Now, they are unable to pay a bill of NT$90,000 (just under U.S. $3,000) each, that the hotel is demanding for their rooms.

"The Immigration Department arranged us to be in this place, and they didn't say at the time that they would be asking us to pay," Yan told RFA on Thursday.

"[The hotel] said that we have to check out today, and asked each of us to pay ... about NT$90,000 each," he said. "All we can do is move out; we don't have any money. We offered to write them an IOU but they wouldn't accept it."

Liu said staffers at the airline that flew them there have threatened to send them to any city in mainland China, as they were denied entry to Taiwan during a transit en route to mainland China, where they fear further persecution.

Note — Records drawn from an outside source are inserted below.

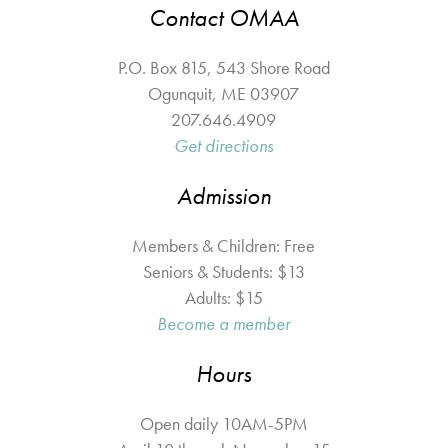
Contact OMAA
P.O. Box 815, 543 Shore Road
Ogunquit
,
ME
03907
207.646.4909
Get directions
Admission
Members & Children: Free
Seniors & Students: $13
Adults: $15
Become a member
Hours
Open daily 10AM-5PM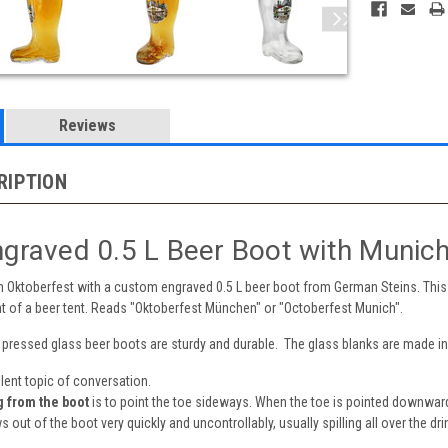
Reviews
RIPTION
graved 0.5 L Beer Boot with Munich
n Oktoberfest with a custom engraved 0.5 L beer boot from German Steins. This 
nt of a beer tent. Reads "Oktoberfest München" or "Octoberfest Munich".
e pressed glass beer boots are sturdy and durable. The glass blanks are made i
lent topic of conversation.
g from the boot
is to point the toe sideways. When the toe is pointed downward
s out of the boot very quickly and uncontrollably, usually spilling all over the dri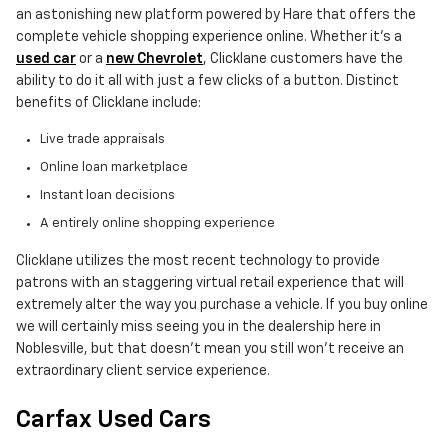
an astonishing new platform powered by Hare that offers the
complete vehicle shopping experience online. Whether it's a
used car
or a
new Chevrolet
, Clicklane customers have the
ability to do it all with just a few clicks of a button. Distinct
benefits of Clicklane include:
Live trade appraisals
Online loan marketplace
Instant loan decisions
A entirely online shopping experience
Clicklane utilizes the most recent technology to provide
patrons with an staggering virtual retail experience that will
extremely alter the way you purchase a vehicle. If you buy online
we will certainly miss seeing you in the dealership here in
Noblesville, but that doesn't mean you still won't receive an
extraordinary client service experience.
Carfax Used Cars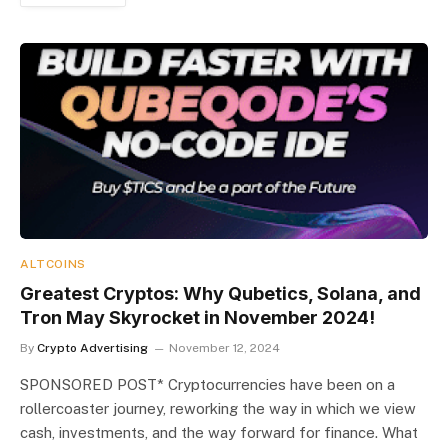
ALTCOINS
Greatest Cryptos: Why Qubetics, Solana, and
Tron May Skyrocket in November 2024!
By
Crypto Advertising
November 12, 2024
SPONSORED POST* Cryptocurrencies have been on a
rollercoaster journey, reworking the way in which we view
cash, investments, and the way forward for finance. What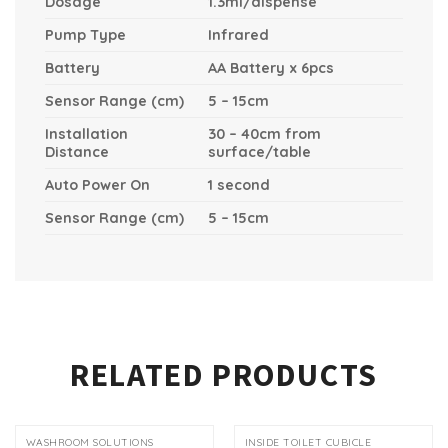
Dosage
1.3ml/dispense
Pump Type
Infrared
Battery
AA Battery x 6pcs
Sensor Range (cm)
5 – 15cm
Installation
30 – 40cm from
Distance
surface/table
Auto Power On
1 second
Sensor Range (cm)
5 – 15cm
RELATED PRODUCTS
WASHROOM SOLUTIONS
INSIDE TOILET CUBICLE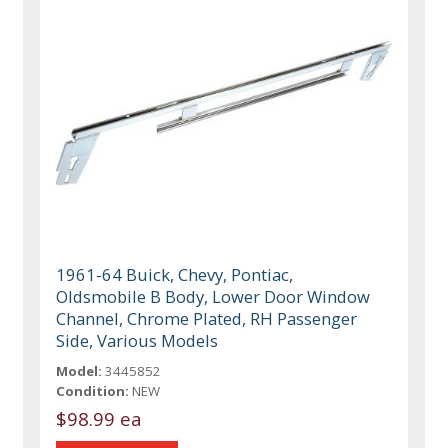
1961-64 Buick, Chevy, Pontiac,
Oldsmobile B Body, Lower Door Window
Channel, Chrome Plated, RH Passenger
Side, Various Models
Model:
3445852
Condition:
NEW
$98.99 ea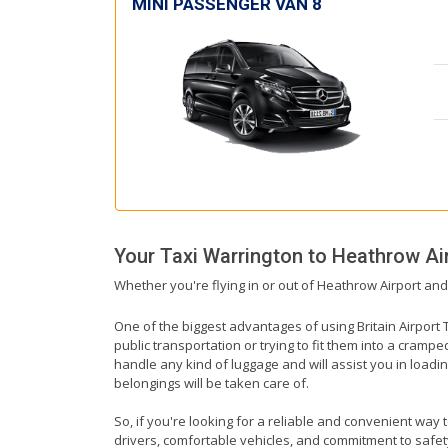
MINI PASSENGER VAN 8
Your Taxi
Warrington
to
Heathrow Ai
Whether you're flying in or out of Heathrow Airport and
One of the biggest advantages of using Britain Airport T
public transportation or trying to fit them into a cramp
handle any kind of luggage and will assist you in loadin
belongings will be taken care of.
So, if you're looking for a reliable and convenient way 
drivers, comfortable vehicles, and commitment to safety,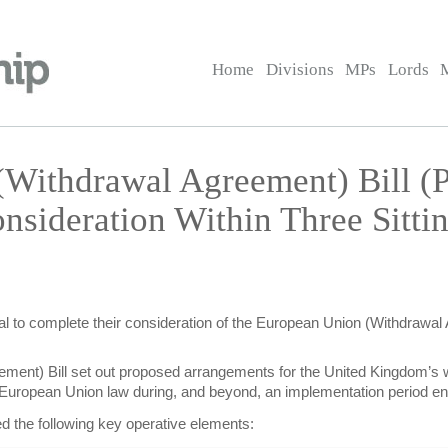
Home
Divisions
MPs
Lords
(Withdrawal Agreement) Bill 
nsideration Within Three Sitt
l to complete their consideration of the European Union (Withdrawal Ag
ment) Bill set out proposed arrangements for the United Kingdom’s 
ing European Union law during, and beyond, an implementation period
ed the following key operative elements: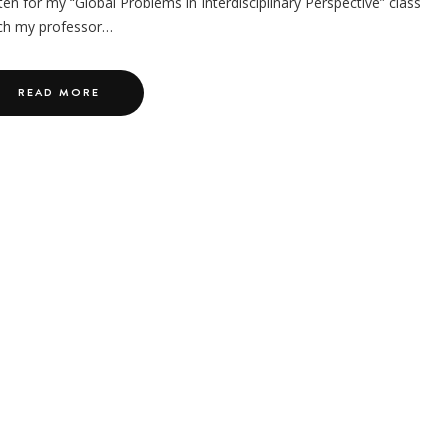
ten for my “Global Problems in Interdisciplinary Perspective” class
ch my professor…
READ MORE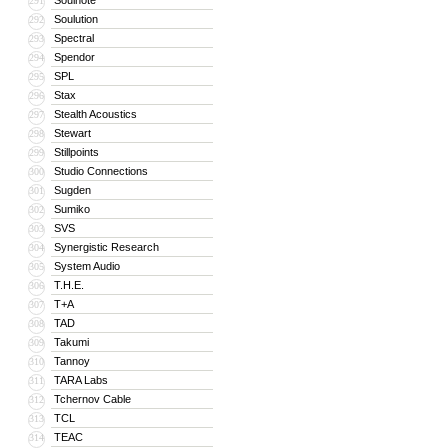
Soulnote
291
Soulution
292
Spectral
293
Spendor
294
SPL
295
Stax
296
Stealth Acoustics
297
Stewart
298
Stillpoints
299
Studio Connections
300
Sugden
301
Sumiko
302
SVS
303
Synergistic Research
304
System Audio
305
T.H.E.
306
T+A
307
TAD
308
Takumi
309
Tannoy
310
TARA Labs
311
Tchernov Cable
312
TCL
313
TEAC
314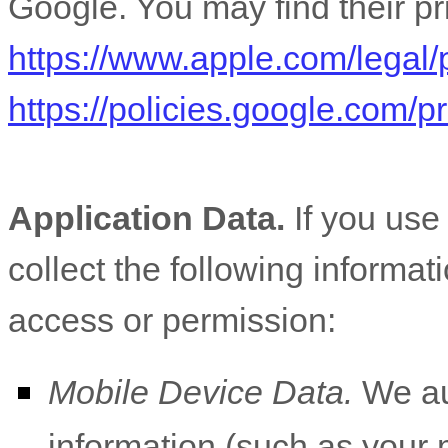
Google
. You may find their pr
https://www.apple.com/legal/
https://policies.google.com/
Application Data.
If you use
collect the following informat
access or permission:
Mobile Device Data.
We aut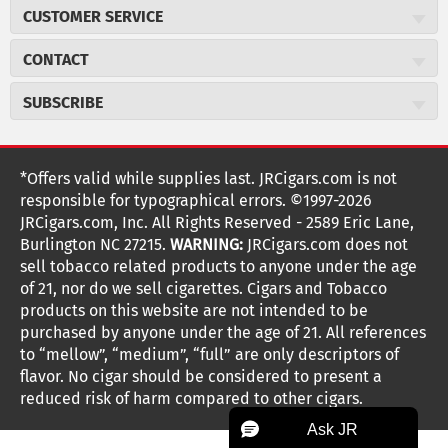
About JR Cigars
CUSTOMER SERVICE
Careers
JR Concierge
Cigar Magazine
CONTACT
Price Match Program
Military Discount
JRCigars.com
Express Order
SUBSCRIBE
JR Insider Loyalty Program
2589 Eric Lane
Auto Ship
Burlington, NC 27215
Sign Up
JR Insider Terms
Order Tracking
(800) 574-3576
Affiliate Program
Sign up for the JRCigars.com emails and get updates about
*Offers valid while supplies last. JRCigars.com is not
Shipping Information
weekly specials, promotions, events, & more!
customerservice@jrcigars.com
NEW Privacy Policy
responsible for typographical errors. ©1997-2026
Accessibility Statement
More contact information
Terms Of Use
JRCigars.com, Inc. All Rights Reserved - 2589 Eric Lane,
FOLLOW US
Return Policy
Burlington NC 27215.
WARNING:
JRCigars.com does not
Your Privacy Choices
G
G
G
G
G
G
G
Coupon Exclusions
G
sell tobacco related products to anyone under the age
Your CA Privacy Rights
o
of 21, nor do we sell cigarettes. Cigars and Tobacco
Age Verification
o
o
o
o
o
o
o
t
products on this website are not intended to be
Frequently Asked Questions
o
purchased by anyone under the age of 21. All references
t
t
t
t
t
t
t
Help Desk
T
to “mellow”, “medium”, “full” are only descriptors of
o
o
o
o
o
o
o
Site Reviews
h
flavor. No cigar should be considered to present a
e
reduced risk of harm compared to other cigars.
Sitemap
F
I
x
T
S
V
Y
K
n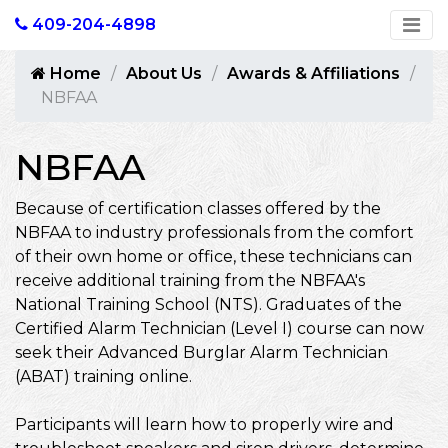
409-204-4898
Home
About Us
Awards & Affiliations
NBFAA
NBFAA
Because of certification classes offered by the
NBFAA to industry professionals from the comfort
of their own home or office, these technicians can
receive additional training from the NBFAA's
National Training School (NTS). Graduates of the
Certified Alarm Technician (Level I) course can now
seek their Advanced Burglar Alarm Technician
(ABAT) training online.
Participants will learn how to properly wire and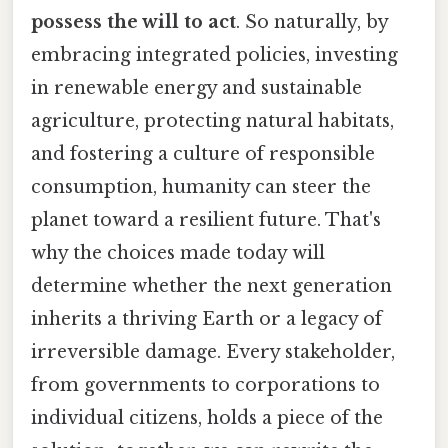
possess the will to act
. So naturally, by
embracing integrated policies, investing
in renewable energy and sustainable
agriculture, protecting natural habitats,
and fostering a culture of responsible
consumption, humanity can steer the
planet toward a resilient future. That's
why the choices made today will
determine whether the next generation
inherits a thriving Earth or a legacy of
irreversible damage. Every stakeholder,
from governments to corporations to
individual citizens, holds a piece of the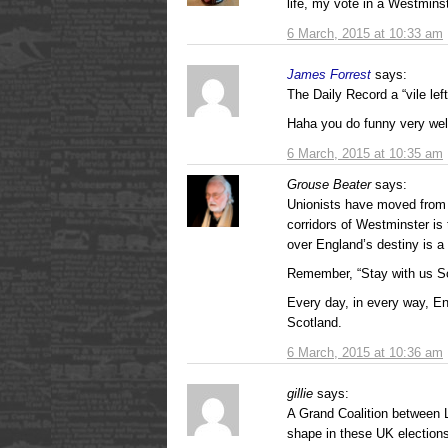
life, my vote in a Westminst
6 March, 2015 at 10:33 am
James Forrest
says:
The Daily Record a “vile le
Haha you do funny very we
6 March, 2015 at 10:35 am
Grouse Beater
says:
Unionists have moved from t
corridors of Westminster is
over England’s destiny is a v
Remember, “Stay with us S
Every day, in every way, E
Scotland.
6 March, 2015 at 10:36 am
gillie
says:
A Grand Coalition between L
shape in these UK election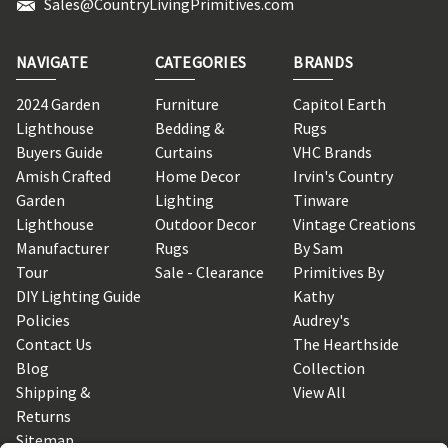
Sales@CountryLivingPrimitives.com
NAVIGATE
CATEGORIES
BRANDS
2024 Garden
Furniture
Capitol Earth
Lighthouse
Bedding &
Rugs
Buyers Guide
Curtains
VHC Brands
Amish Crafted
Home Decor
Irvin's Country
Garden
Lighting
Tinware
Lighthouse
Outdoor Decor
Vintage Creations
Manufacturer
Rugs
By Sam
Tour
Sale - Clearance
Primitives By
DIY Lighting Guide
Kathy
Policies
Audrey's
Contact Us
The Hearthside
Blog
Collection
Shipping &
View All
Returns
Sitemap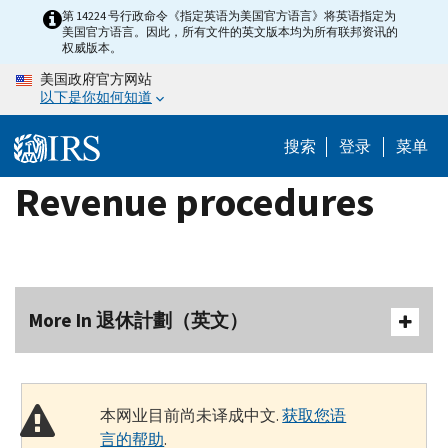
Skip
第 14224 号行政命令《指定英语为美国官方语言》将英语指定为
美国官方语言。因此，所有文件的英文版本均为所有联邦资讯的
to
权威版本。
main
美国政府官方网站
content
以下是你如何知道
搜索
登录
菜单
Revenue procedures
More In 退休計劃（英文）
本网业目前尚未译成中文.
获取您语
言的帮助
.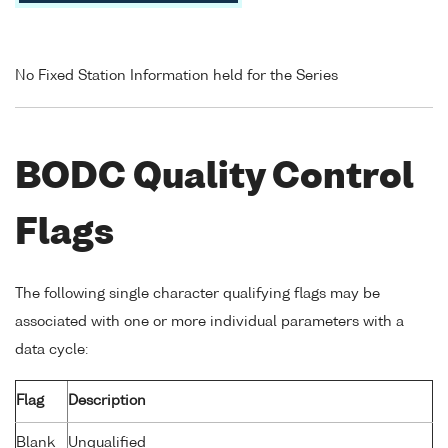
No Fixed Station Information held for the Series
BODC Quality Control
Flags
The following single character qualifying flags may be
associated with one or more individual parameters with a
data cycle:
Flag
Description
Blank
Unqualified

"We have been driven out of the hotel, and the airline is still threatening to send us to any city in the mainland," he said. "I told them that we will never leave or go to the mainland. If we send us to the mainland, we will have to die in the airport."

Yan Kefen said that he supports Liu Xinglian's approach, and called on the Taiwan authorities to help.

Officers at the island's immigration department were unavailable on Thursday when contacted for comment.

Yan Kefen and Liu Xinglian have been stranded at the airport after being refused entry by immigration authorities since last Thursday.

Liu is a founder member and secretary-general of the often-targeted dissident group China Rights Observer, while Yan is a member of the New Citizens' Movement to hold officials to greater accountability, whose founder Xu Zhiyong served a four-year jail term for his activism.

Sticking to the law

Official sources indicated that Taiwan's criteria for political asylum usually approve activists who have made a name for themselves in China's dissident movement.

The Immigration Department said in a statement last week that relevant agencies are sticking to the island's laws and regulations, while "respecting the claims" of the two asylum seekers.

The island's Mainland Affairs Council (MAC) said it would "listen to the opinions of the parties, safeguard the safety of both people, actively verify relevant matters and evidence, and make appropriate arrangements according to law and related practices."

Earlier this year, political refugee Huang Yan also applied for asylum in Taiwan after transiting from Bangkok, but was only granted a temporary visa "for humanitarian reasons" owing to her ill health.

Reported by Gao Feng for RFA's Mandarin Service, and by Wong Lok-to and Chung Kuang-cheng for the Cantonese Service. Translated and edited by Luisetta Mudie.